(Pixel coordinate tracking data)
_____

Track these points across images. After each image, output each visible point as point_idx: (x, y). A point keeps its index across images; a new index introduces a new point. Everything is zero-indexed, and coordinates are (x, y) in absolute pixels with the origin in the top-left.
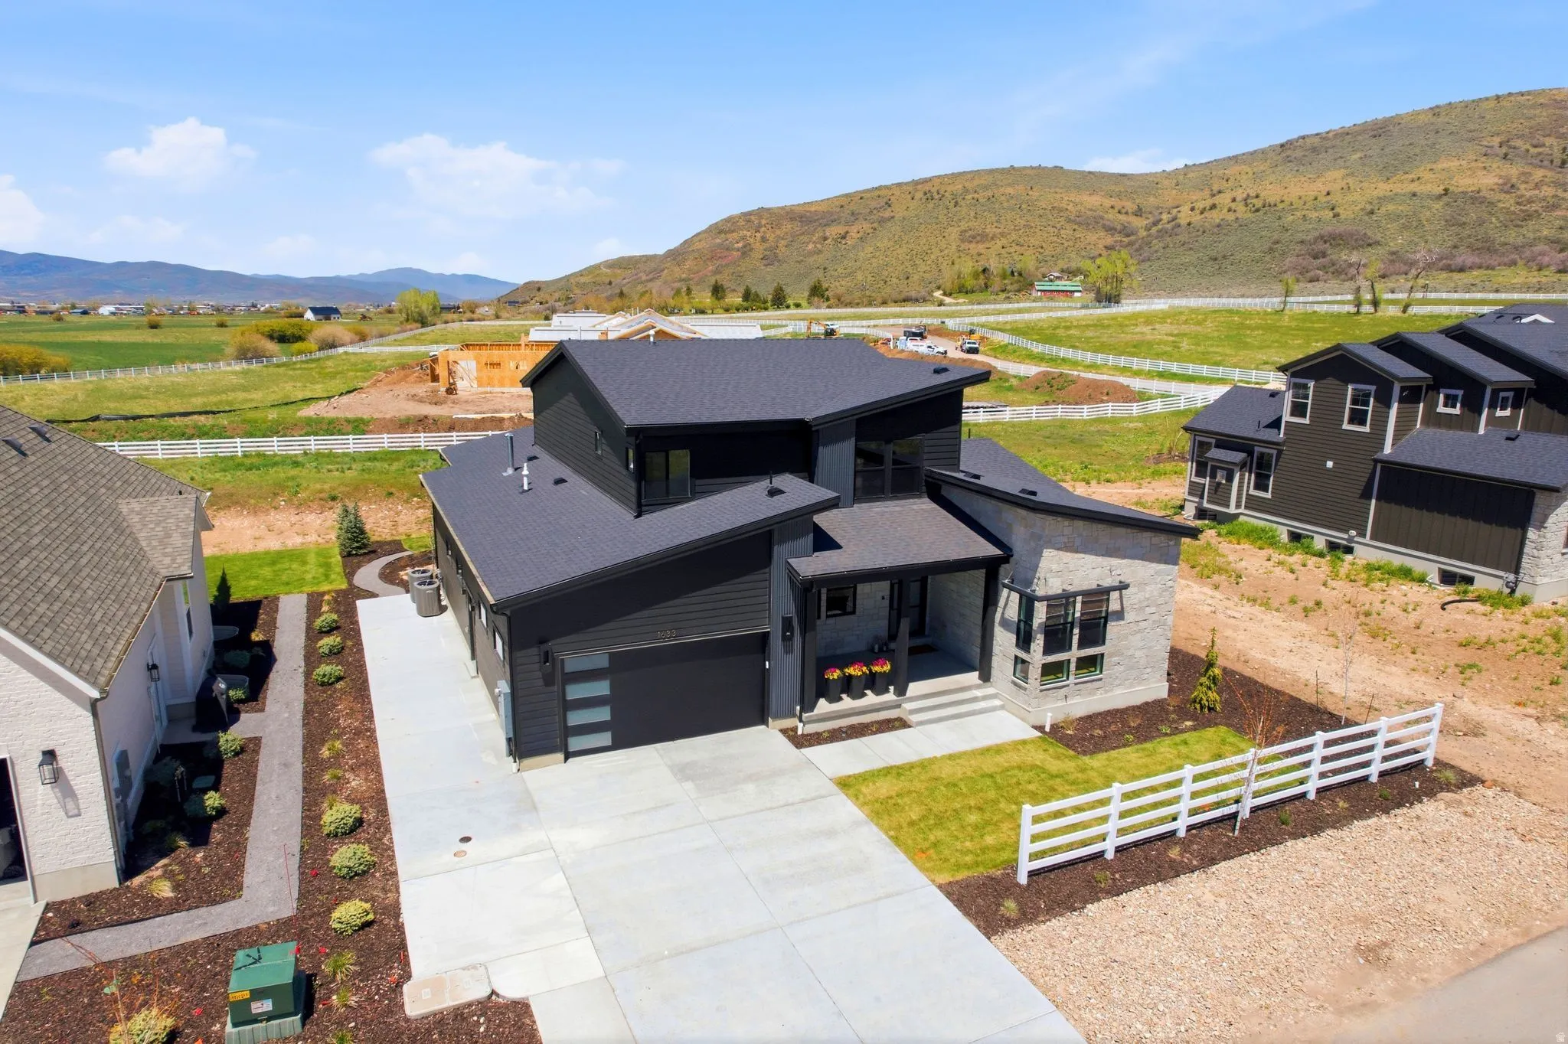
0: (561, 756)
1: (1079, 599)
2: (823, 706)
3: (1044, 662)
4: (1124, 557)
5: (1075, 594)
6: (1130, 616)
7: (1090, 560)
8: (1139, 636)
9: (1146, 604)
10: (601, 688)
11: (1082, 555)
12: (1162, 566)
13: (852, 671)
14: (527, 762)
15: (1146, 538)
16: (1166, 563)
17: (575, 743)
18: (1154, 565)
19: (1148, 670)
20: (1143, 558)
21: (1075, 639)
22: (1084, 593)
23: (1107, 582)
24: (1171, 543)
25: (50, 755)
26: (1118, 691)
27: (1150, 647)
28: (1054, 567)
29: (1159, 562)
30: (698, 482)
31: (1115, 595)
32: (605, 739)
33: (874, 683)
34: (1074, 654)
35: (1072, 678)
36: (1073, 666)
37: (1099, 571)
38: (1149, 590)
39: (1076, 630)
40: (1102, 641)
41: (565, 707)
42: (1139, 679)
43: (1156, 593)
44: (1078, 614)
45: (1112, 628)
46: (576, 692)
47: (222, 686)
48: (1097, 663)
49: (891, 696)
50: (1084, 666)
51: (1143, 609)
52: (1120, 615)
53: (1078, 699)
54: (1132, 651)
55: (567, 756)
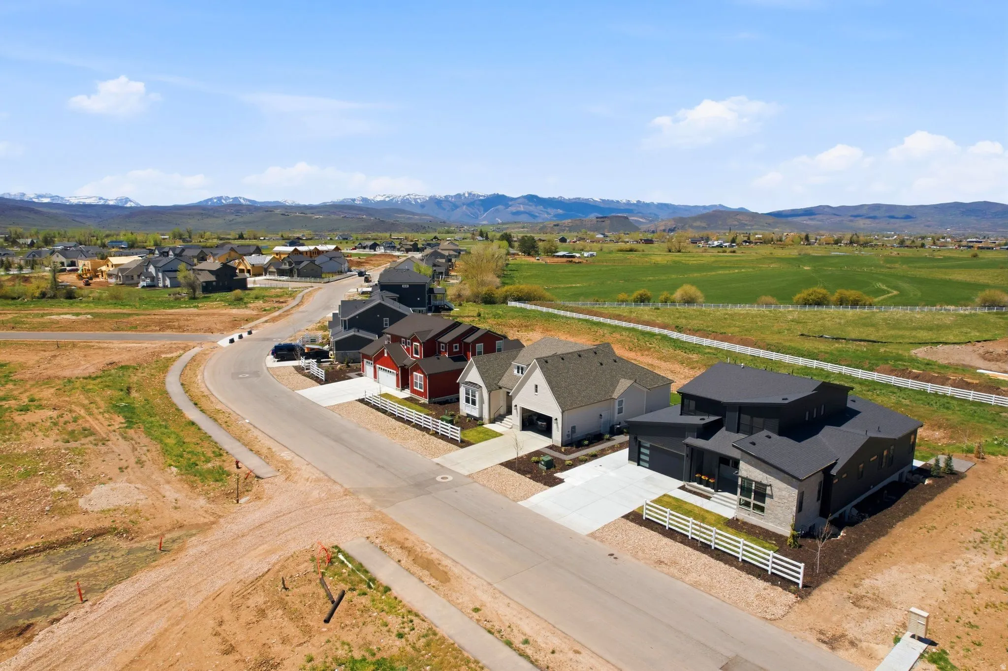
0: (636, 464)
1: (754, 483)
2: (695, 484)
3: (742, 498)
4: (772, 476)
5: (753, 481)
6: (775, 499)
7: (757, 471)
8: (779, 508)
9: (783, 498)
10: (647, 452)
11: (755, 468)
12: (789, 487)
13: (703, 477)
14: (631, 462)
16: (791, 486)
17: (641, 463)
18: (785, 485)
19: (783, 523)
20: (781, 480)
21: (753, 496)
22: (756, 482)
23: (765, 482)
25: (556, 419)
26: (771, 524)
27: (785, 515)
28: (745, 468)
29: (788, 484)
31: (768, 488)
32: (647, 465)
33: (707, 484)
34: (752, 501)
35: (751, 509)
36: (752, 505)
37: (762, 476)
38: (784, 493)
39: (753, 493)
40: (764, 503)
41: (640, 453)
42: (780, 524)
43: (787, 495)
44: (753, 488)
45: (767, 500)
46: (643, 450)
47: (618, 426)
48: (762, 509)
49: (713, 491)
50: (756, 507)
51: (781, 499)
52: (771, 497)
53: (753, 518)
54: (776, 513)
55: (639, 465)
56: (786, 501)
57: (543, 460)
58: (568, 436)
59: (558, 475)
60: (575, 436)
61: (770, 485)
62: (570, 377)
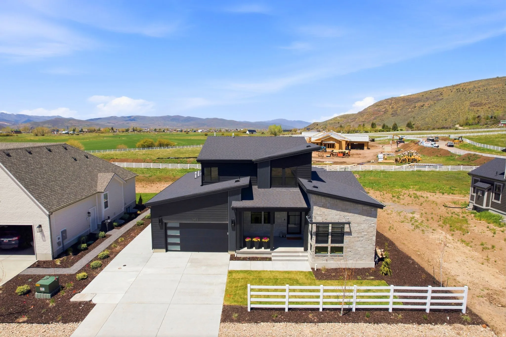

_____

The entries above are to be repeated exactly, except for any pictures.

#### Reply to the exercise:
Track these points across images. After each image, output each visible point as point_idx: (x, y). A point keeps its index across images; a new index introduces a new point. Everything is zero-indexed, and coordinates are (x, y) in absolute pixels with the origin in the top-left.
0: (561, 756)
1: (1079, 599)
2: (823, 706)
3: (1044, 662)
4: (1124, 557)
5: (1075, 594)
6: (1130, 616)
7: (1090, 560)
8: (1139, 636)
9: (1146, 604)
10: (601, 688)
11: (1082, 555)
12: (1162, 566)
13: (852, 671)
14: (527, 762)
15: (1146, 538)
16: (1166, 563)
17: (575, 743)
18: (1154, 565)
19: (1148, 670)
20: (1143, 558)
21: (1075, 639)
22: (1084, 593)
23: (1107, 582)
24: (1171, 543)
25: (50, 755)
26: (1118, 691)
27: (1150, 647)
28: (1054, 567)
29: (1159, 562)
30: (698, 482)
31: (1115, 595)
32: (605, 739)
33: (874, 683)
34: (1074, 654)
35: (1072, 678)
36: (1073, 666)
37: (1099, 571)
38: (1149, 590)
39: (1076, 630)
40: (1102, 641)
41: (565, 707)
42: (1139, 679)
43: (1156, 593)
44: (1078, 614)
45: (1112, 628)
46: (576, 692)
47: (222, 686)
48: (1097, 663)
49: (891, 696)
50: (1084, 666)
51: (1143, 609)
52: (1120, 615)
53: (1078, 699)
54: (1132, 651)
55: (567, 756)
0: (636, 464)
1: (754, 483)
2: (695, 484)
3: (742, 498)
4: (772, 476)
5: (753, 481)
6: (775, 499)
7: (757, 471)
8: (779, 508)
9: (783, 498)
10: (647, 452)
11: (755, 468)
12: (789, 487)
13: (703, 477)
14: (631, 462)
16: (791, 486)
17: (641, 463)
18: (785, 485)
19: (783, 523)
20: (781, 480)
21: (753, 496)
22: (756, 482)
23: (765, 482)
25: (556, 419)
26: (771, 524)
27: (785, 515)
28: (745, 468)
29: (788, 484)
31: (768, 488)
32: (647, 465)
33: (707, 484)
34: (752, 501)
35: (751, 509)
36: (752, 505)
37: (762, 476)
38: (784, 493)
39: (753, 493)
40: (764, 503)
41: (640, 453)
42: (780, 524)
43: (787, 495)
44: (753, 488)
45: (767, 500)
46: (643, 450)
47: (618, 426)
48: (762, 509)
49: (713, 491)
50: (756, 507)
51: (781, 499)
52: (771, 497)
53: (753, 518)
54: (776, 513)
55: (639, 465)
56: (786, 501)
57: (543, 460)
58: (568, 436)
59: (558, 475)
60: (575, 436)
61: (770, 485)
62: (570, 377)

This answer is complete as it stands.